- Theatrical release poster
- Directed by: Freddie Francis
- Written by: Jimmy Sangster
- Produced by: Jimmy Sangster
- Starring: Robert Webber Anthony Newlands
- Cinematography: John Wilcox
- Music by: Don Banks
- Production company: Hammer Films
- Distributed by: Metro-Goldwyn-Mayer
- Release dates: 28 April 1965 (US); 27 June 1965 (UK);
- Running time: 85 minutes
- Country: United Kingdom
- Language: English

= Hysteria (1965 film) =

British murder mystery by Freddie Francis

Hysteria is a 1965 British murder mystery film directed by Freddie Francis and starring Robert Webber and Anthony Newlands. It was written by Jimmy Sangster, produced by Hammer Films and released by Metro-Goldwyn-Mayer.

==Plot==
American Chris Smith wakes up in an English hospital unable to remember anything of his life before a recent car accident.

Four months later, he has recovered physically but has still not retrieved his memory. His amnesia is being treated by Dr. Keller, a psychiatrist, who tells him that his bills are being paid by an anonymous benefactor, who has made an apartment available to him. Dr. Keller warns him that he might suffer hallucinations.

The only other link to his past is a photograph torn from a newspaper. Chris has fallen in love with Gina, his nurse.

Upon release from the hospital, Chris moves into a flat and hires Hemmings, a private investigator. Chris visits the photographer of the photo, who tells him that the subject is dead, the victim of a shower murder.

In his flat, Chris hears strange voices coming from next door: a couple arguing. He keeps seeing a woman around town, from time to time, who reminds him of the woman in the photo, and he discovers a bloody knife in his shower.

Chris receives a late night visit from Denise, who claims to be the widow of the man responsible for the automobile accident that caused Chris to lose his memory. Denise bears a remarkable resemblance to the woman in the photograph.

Denise plies Chris with drugs, and after one such episode, he discovers in his shower the body of a murdered woman, which later disappears.

Assisted by Hemmings, Chris tricks Denise and Keller into admitting that they are the murderers, having planned to frame him for the crime, and that the victim is the physician's wife. Chris is reunited with Gina.

==Cast==
- Robert Webber as Chris Smith
- Anthony Newlands as Dr. Keller
- Jennifer Jayne as Gina McConnell
- Maurice Denham as Hemmings
- Lelia Goldoni as Denise James
- Peter Woodthorpe as Marcus Allan
- Sandra Boize as English girl
- Sue Lloyd as French girl
- John Arnatt as Mr.

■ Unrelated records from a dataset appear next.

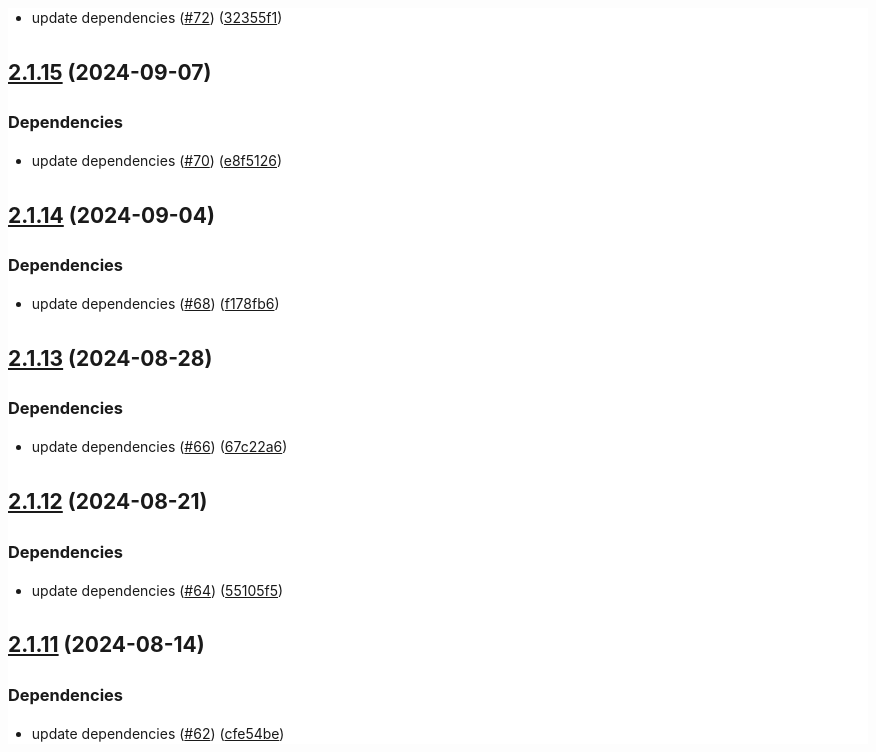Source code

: * update dependencies ([#72](https://github.com/aimeerivers/playwright-cucumber-template/issues/72)) ([32355f1](https://github.com/aimeerivers/playwright-cucumber-template/commit/32355f1603985df0b79bb590dad653843c6435b6))

## [2.1.15](https://github.com/aimeerivers/playwright-cucumber-template/compare/v2.1.14...v2.1.15) (2024-09-07)


### Dependencies

* update dependencies ([#70](https://github.com/aimeerivers/playwright-cucumber-template/issues/70)) ([e8f5126](https://github.com/aimeerivers/playwright-cucumber-template/commit/e8f51263f363c4c558ef909d2a1847527ed87ac8))

## [2.1.14](https://github.com/aimeerivers/playwright-cucumber-template/compare/v2.1.13...v2.1.14) (2024-09-04)


### Dependencies

* update dependencies ([#68](https://github.com/aimeerivers/playwright-cucumber-template/issues/68)) ([f178fb6](https://github.com/aimeerivers/playwright-cucumber-template/commit/f178fb69b206a0c143ceff19a3e6244bdee0f274))

## [2.1.13](https://github.com/aimeerivers/playwright-cucumber-template/compare/v2.1.12...v2.1.13) (2024-08-28)


### Dependencies

* update dependencies ([#66](https://github.com/aimeerivers/playwright-cucumber-template/issues/66)) ([67c22a6](https://github.com/aimeerivers/playwright-cucumber-template/commit/67c22a6dd97f01da87167c772a0f8c62b0216f23))

## [2.1.12](https://github.com/aimeerivers/playwright-cucumber-template/compare/v2.1.11...v2.1.12) (2024-08-21)


### Dependencies

* update dependencies ([#64](https://github.com/aimeerivers/playwright-cucumber-template/issues/64)) ([55105f5](https://github.com/aimeerivers/playwright-cucumber-template/commit/55105f5f9c606cf17b4105fcaeb743da3aaabca8))

## [2.1.11](https://github.com/aimeerivers/playwright-cucumber-template/compare/v2.1.10...v2.1.11) (2024-08-14)


### Dependencies

* update dependencies ([#62](https://github.com/aimeerivers/playwright-cucumber-template/issues/62)) ([cfe54be](https://github.com/aimeerivers/playwright-cucumber-template/commit/cfe54be10a5e4e5fbc87f0a055aebb205f14b531))
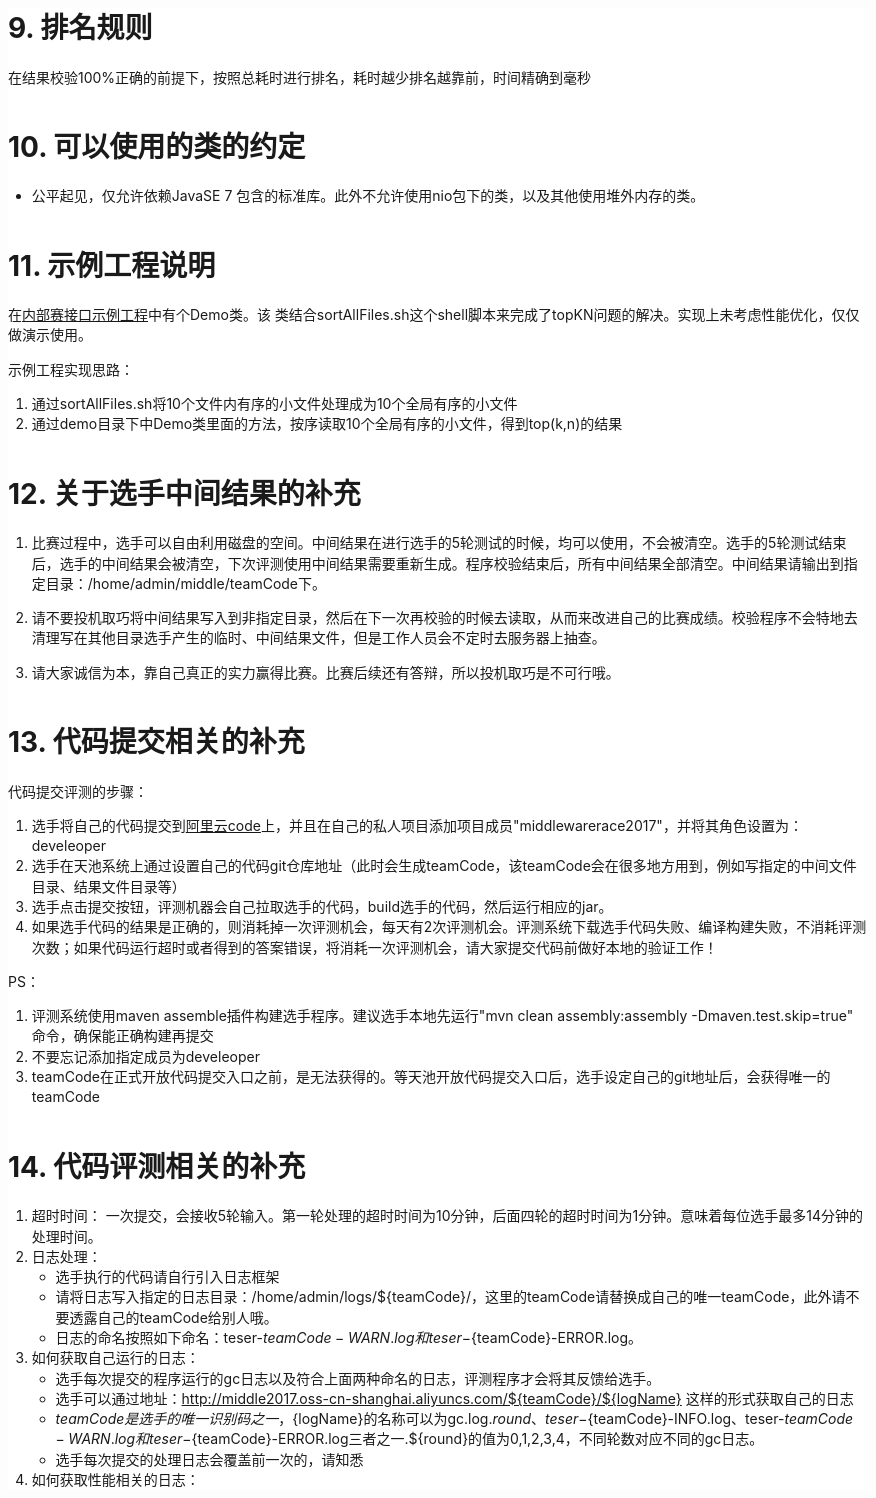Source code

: 
# 9. 排名规则

在结果校验100%正确的前提下，按照总耗时进行排名，耗时越少排名越靠前，时间精确到毫秒



# 10. 可以使用的类的约定

* 公平起见，仅允许依赖JavaSE 7 包含的标准库。此外不允许使用nio包下的类，以及其他使用堆外内存的类。



# 11. 示例工程说明

在[内部赛接口示例工程](https://code.aliyun.com/middlewarerace2017/LimitKNDemo/tree/master)中有个Demo类。该
类结合sortAllFiles.sh这个shell脚本来完成了topKN问题的解决。实现上未考虑性能优化，仅仅做演示使用。

示例工程实现思路：
1. 通过sortAllFiles.sh将10个文件内有序的小文件处理成为10个全局有序的小文件
2. 通过demo目录下中Demo类里面的方法，按序读取10个全局有序的小文件，得到top(k,n)的结果


# 12. 关于选手中间结果的补充

1. 比赛过程中，选手可以自由利用磁盘的空间。中间结果在进行选手的5轮测试的时候，均可以使用，不会被清空。选手的5轮测试结束后，选手的中间结果会被清空，下次评测使用中间结果需要重新生成。程序校验结束后，所有中间结果全部清空。中间结果请输出到指定目录：/home/admin/middle/teamCode下。

2. 请不要投机取巧将中间结果写入到非指定目录，然后在下一次再校验的时候去读取，从而来改进自己的比赛成绩。校验程序不会特地去清理写在其他目录选手产生的临时、中间结果文件，但是工作人员会不定时去服务器上抽查。

3. 请大家诚信为本，靠自己真正的实力赢得比赛。比赛后续还有答辩，所以投机取巧是不可行哦。


# 13. 代码提交相关的补充

代码提交评测的步骤：
1. 选手将自己的代码提交到[阿里云code](https://code.aliyun.com)上，并且在自己的私人项目添加项目成员"middlewarerace2017"，并将其角色设置为：develeoper
2. 选手在天池系统上通过设置自己的代码git仓库地址（此时会生成teamCode，该teamCode会在很多地方用到，例如写指定的中间文件目录、结果文件目录等）
3. 选手点击提交按钮，评测机器会自己拉取选手的代码，build选手的代码，然后运行相应的jar。
4. 如果选手代码的结果是正确的，则消耗掉一次评测机会，每天有2次评测机会。评测系统下载选手代码失败、编译构建失败，不消耗评测次数；如果代码运行超时或者得到的答案错误，将消耗一次评测机会，请大家提交代码前做好本地的验证工作！

PS：
1.  评测系统使用maven assemble插件构建选手程序。建议选手本地先运行"mvn clean assembly:assembly -Dmaven.test.skip=true" 命令，确保能正确构建再提交
2.  不要忘记添加指定成员为develeoper
3.  teamCode在正式开放代码提交入口之前，是无法获得的。等天池开放代码提交入口后，选手设定自己的git地址后，会获得唯一的teamCode

# 14. 代码评测相关的补充
1. 超时时间： 一次提交，会接收5轮输入。第一轮处理的超时时间为10分钟，后面四轮的超时时间为1分钟。意味着每位选手最多14分钟的处理时间。
2. 日志处理：
    - 选手执行的代码请自行引入日志框架
    - 请将日志写入指定的日志目录：/home/admin/logs/${teamCode}/，这里的teamCode请替换成自己的唯一teamCode，此外请不要透露自己的teamCode给别人哦。
    - 日志的命名按照如下命名：teser-${teamCode}-WARN.log和teser-${teamCode}-ERROR.log。
3. 如何获取自己运行的日志：
    - 选手每次提交的程序运行的gc日志以及符合上面两种命名的日志，评测程序才会将其反馈给选手。
    - 选手可以通过地址：http://middle2017.oss-cn-shanghai.aliyuncs.com/${teamCode}/${logName} 这样的形式获取自己的日志
    - ${teamCode}是选手的唯一识别码之一，${logName}的名称可以为gc.log.${round}、teser-${teamCode}-INFO.log、teser-${teamCode}-WARN.log和teser-${teamCode}-ERROR.log三者之一.${round}的值为0,1,2,3,4，不同轮数对应不同的gc日志。
    - 选手每次提交的处理日志会覆盖前一次的，请知悉
4. 如何获取性能相关的日志：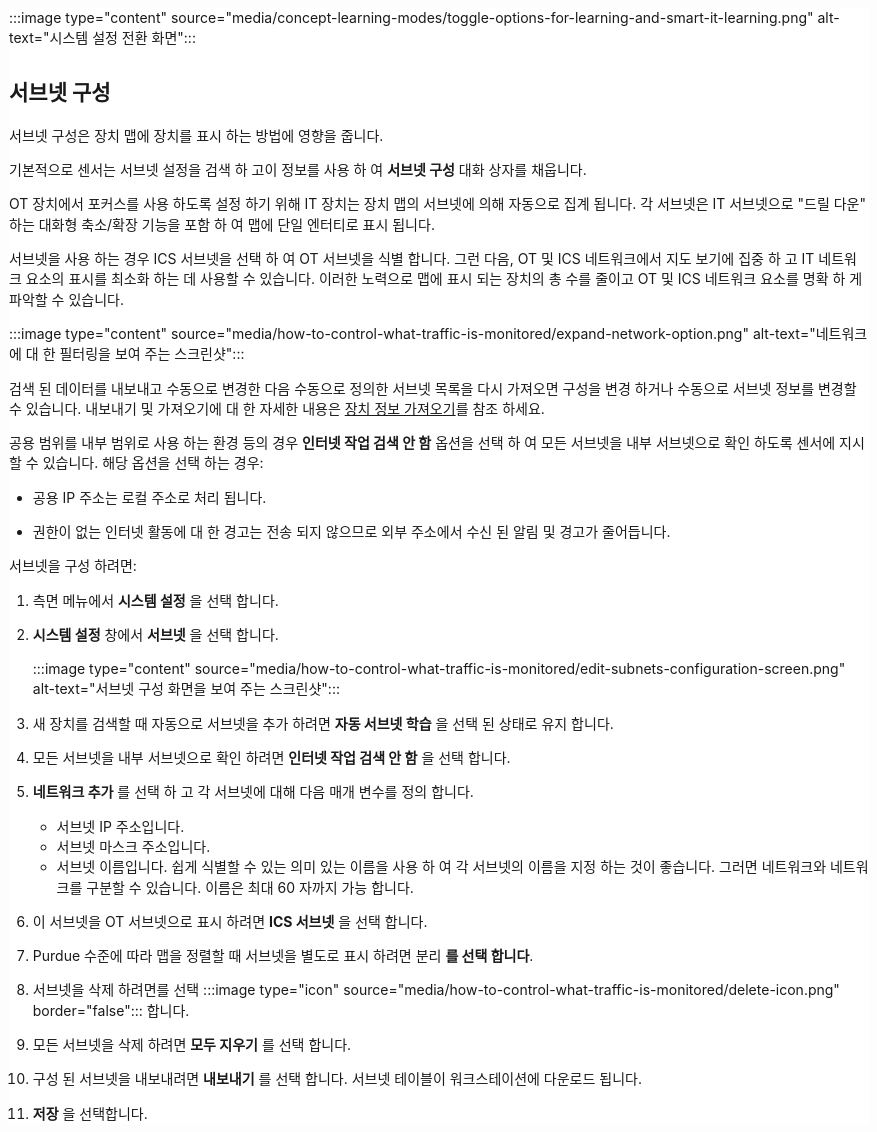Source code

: :::image type="content" source="media/concept-learning-modes/toggle-options-for-learning-and-smart-it-learning.png" alt-text="시스템 설정 전환 화면":::

## <a name="configure-subnets"></a>서브넷 구성

서브넷 구성은 장치 맵에 장치를 표시 하는 방법에 영향을 줍니다.

기본적으로 센서는 서브넷 설정을 검색 하 고이 정보를 사용 하 여 **서브넷 구성** 대화 상자를 채웁니다.

OT 장치에서 포커스를 사용 하도록 설정 하기 위해 IT 장치는 장치 맵의 서브넷에 의해 자동으로 집계 됩니다. 각 서브넷은 IT 서브넷으로 "드릴 다운" 하는 대화형 축소/확장 기능을 포함 하 여 맵에 단일 엔터티로 표시 됩니다.

서브넷을 사용 하는 경우 ICS 서브넷을 선택 하 여 OT 서브넷을 식별 합니다. 그런 다음, OT 및 ICS 네트워크에서 지도 보기에 집중 하 고 IT 네트워크 요소의 표시를 최소화 하는 데 사용할 수 있습니다. 이러한 노력으로 맵에 표시 되는 장치의 총 수를 줄이고 OT 및 ICS 네트워크 요소를 명확 하 게 파악할 수 있습니다.

:::image type="content" source="media/how-to-control-what-traffic-is-monitored/expand-network-option.png" alt-text="네트워크에 대 한 필터링을 보여 주는 스크린샷":::

검색 된 데이터를 내보내고 수동으로 변경한 다음 수동으로 정의한 서브넷 목록을 다시 가져오면 구성을 변경 하거나 수동으로 서브넷 정보를 변경할 수 있습니다. 내보내기 및 가져오기에 대 한 자세한 내용은 [장치 정보 가져오기](how-to-import-device-information.md)를 참조 하세요.

공용 범위를 내부 범위로 사용 하는 환경 등의 경우 **인터넷 작업 검색 안 함** 옵션을 선택 하 여 모든 서브넷을 내부 서브넷으로 확인 하도록 센서에 지시할 수 있습니다. 해당 옵션을 선택 하는 경우:

- 공용 IP 주소는 로컬 주소로 처리 됩니다.

- 권한이 없는 인터넷 활동에 대 한 경고는 전송 되지 않으므로 외부 주소에서 수신 된 알림 및 경고가 줄어듭니다.

서브넷을 구성 하려면:

1. 측면 메뉴에서 **시스템 설정** 을 선택 합니다.

2. **시스템 설정** 창에서 **서브넷** 을 선택 합니다.

   :::image type="content" source="media/how-to-control-what-traffic-is-monitored/edit-subnets-configuration-screen.png" alt-text="서브넷 구성 화면을 보여 주는 스크린샷"::: 

3. 새 장치를 검색할 때 자동으로 서브넷을 추가 하려면 **자동 서브넷 학습** 을 선택 된 상태로 유지 합니다.

4. 모든 서브넷을 내부 서브넷으로 확인 하려면 **인터넷 작업 검색 안 함** 을 선택 합니다.

5. **네트워크 추가** 를 선택 하 고 각 서브넷에 대해 다음 매개 변수를 정의 합니다.

    - 서브넷 IP 주소입니다.
    - 서브넷 마스크 주소입니다.
    - 서브넷 이름입니다. 쉽게 식별할 수 있는 의미 있는 이름을 사용 하 여 각 서브넷의 이름을 지정 하는 것이 좋습니다. 그러면 네트워크와 네트워크를 구분할 수 있습니다. 이름은 최대 60 자까지 가능 합니다.

6. 이 서브넷을 OT 서브넷으로 표시 하려면 **ICS 서브넷** 을 선택 합니다.

7. Purdue 수준에 따라 맵을 정렬할 때 서브넷을 별도로 표시 하려면 분리 **를 선택 합니다**.

8. 서브넷을 삭제 하려면를 선택 :::image type="icon" source="media/how-to-control-what-traffic-is-monitored/delete-icon.png" border="false"::: 합니다.

9. 모든 서브넷을 삭제 하려면 **모두 지우기** 를 선택 합니다.

10. 구성 된 서브넷을 내보내려면 **내보내기** 를 선택 합니다. 서브넷 테이블이 워크스테이션에 다운로드 됩니다.

11. **저장** 을 선택합니다.
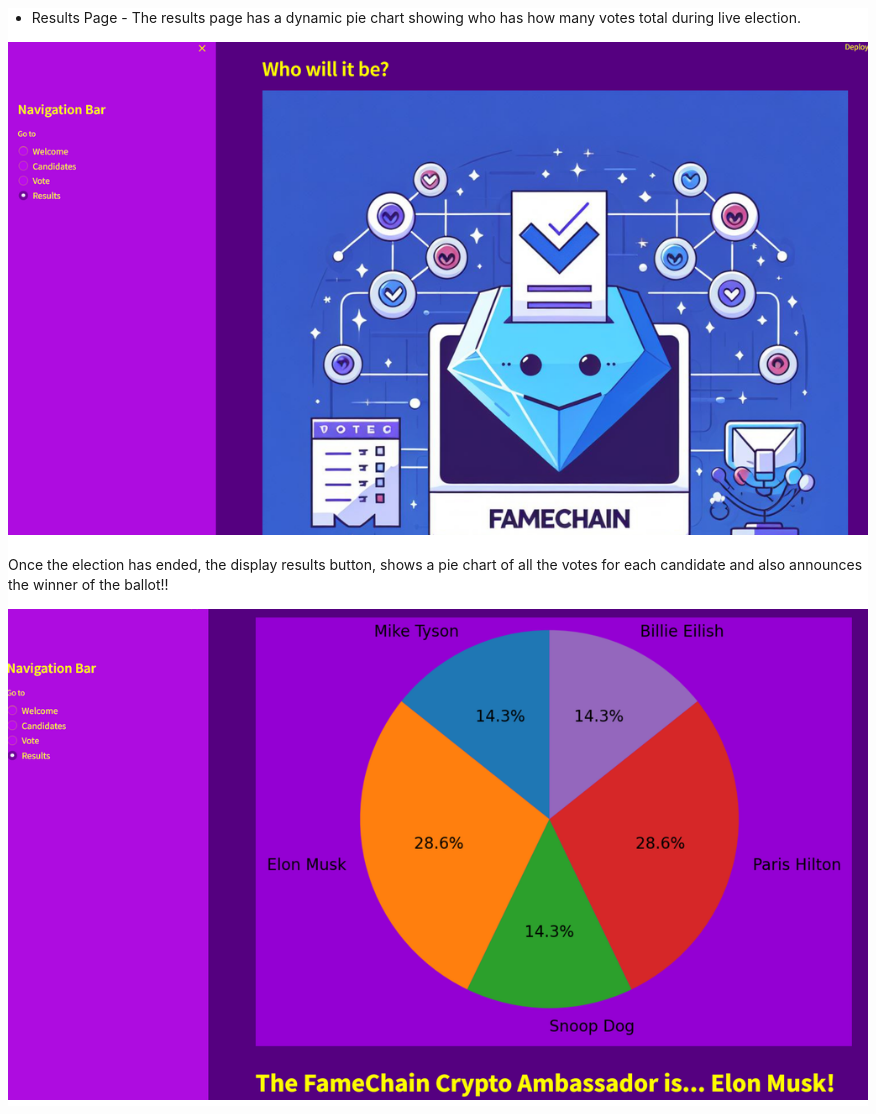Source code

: 
* Results Page - The results page has a dynamic pie chart showing who has how many votes total during live election. 

![Results Page](Images/dapp-resultspage1.png)

Once the election has ended, the display results button, shows a pie chart of all the votes for each candidate and also announces the winner of the ballot!!

![final count](Images/dapp-resultspage2.png)
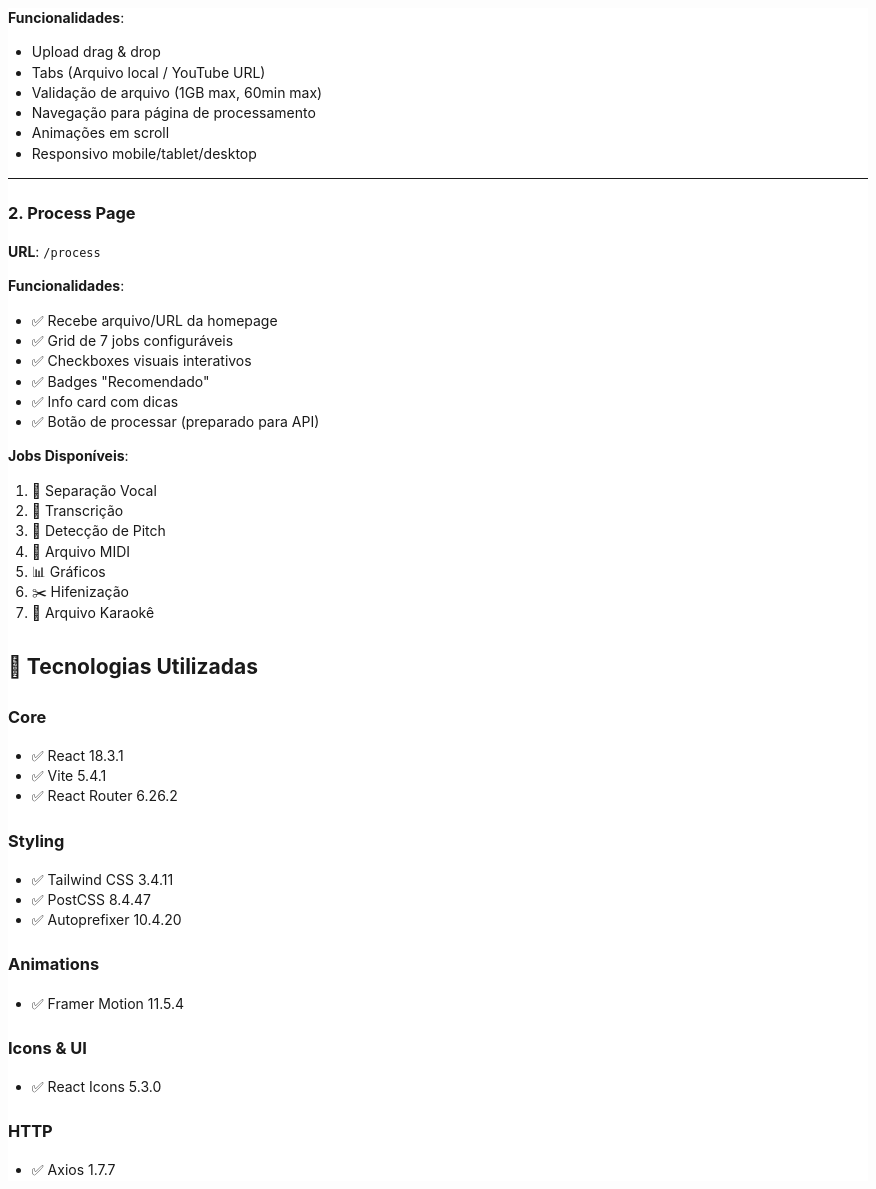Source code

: **Funcionalidades**:
- Upload drag & drop
- Tabs (Arquivo local / YouTube URL)
- Validação de arquivo (1GB max, 60min max)
- Navegação para página de processamento
- Animações em scroll
- Responsivo mobile/tablet/desktop

---

### 2. Process Page
**URL**: `/process`

**Funcionalidades**:
- ✅ Recebe arquivo/URL da homepage
- ✅ Grid de 7 jobs configuráveis
- ✅ Checkboxes visuais interativos
- ✅ Badges "Recomendado"
- ✅ Info card com dicas
- ✅ Botão de processar (preparado para API)

**Jobs Disponíveis**:
1. 🎤 Separação Vocal
2. 📝 Transcrição
3. 🎵 Detecção de Pitch
4. 🎹 Arquivo MIDI
5. 📊 Gráficos
6. ✂️ Hifenização
7. 🎤 Arquivo Karaokê

## 🎯 Tecnologias Utilizadas

### Core
- ✅ React 18.3.1
- ✅ Vite 5.4.1
- ✅ React Router 6.26.2

### Styling
- ✅ Tailwind CSS 3.4.11
- ✅ PostCSS 8.4.47
- ✅ Autoprefixer 10.4.20

### Animations
- ✅ Framer Motion 11.5.4

### Icons & UI
- ✅ React Icons 5.3.0

### HTTP
- ✅ Axios 1.7.7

James
- Marianne Stone as Miss Grogan, Marcus Allan's secretary
- Irene Richmond as Mrs. Keller
- Kiwi Kingston as French girl's husband

==Reception==
=== Critical ===
The Monthly Film Bulletin wrote: Although the initial exposition is promising, this macabre melodrama develops less successfully and in an all too familiar vein, while the twist ending seems hardly good enough. The compensations are a few choice macabre or unanticipated moments, and Maurice Denham's intriguingly seedy private-eye.

Kine Weekly wrote: Producer-writer Jimmy Sangster has been caught here in the web of his own cleverness. The plot is so intricate and involved that it leaves little opportunity for breath-taking moments and the surprise twist ending is thus made to seem trite: whilst far too many loose ends are left lying about. This is a pity because the opening scenes promise well, when Chris is, apparently, trying to remember his past, and the director has used the camera intelligently to create atmosphere. Robert Webber makes quite a good impression in the fantastically misleading role of Chris, and Anthony Newlands is a softly-spoken murderer as Dr. Keller, whilst Lelia Goldoni's Denise is beautifully bogus. Jennifer Jayne has a colourless job as Gina, and Maurice Denham enjoys himself as a quite incredible but amusingly seedy detective.

Leslie Halliwell wrote "Complicated and rather unsympathetic Hammer twister."

In The Radio Times Guide to Films David Parkinson gave the film 2/5 stars, writing: Having presented Hammer with the sizeable hits, Paranoiac and Nightmare, Freddie Francis reteamed with screenwriter Jimmy Sangster to complete his psycho trilogy. Sadly, the bemusing experiences of amnesiac American tourist Robert Webber rarely set pulses racing, despite the menacing ministrations of nursing home shrink Anthony Newlands and a mysterious murder. Strewn with mind-bending visuals and preposterous dialogue, this is more mediocre than macabre.

===Box office===
The film performed disappointingly at the box office.

==Home media==
Hysteria was released to DVD by Warner Home Video on 2 November 2011 via the Warner Archive DVD-on-demand service as a Region 0 widescreen DVD.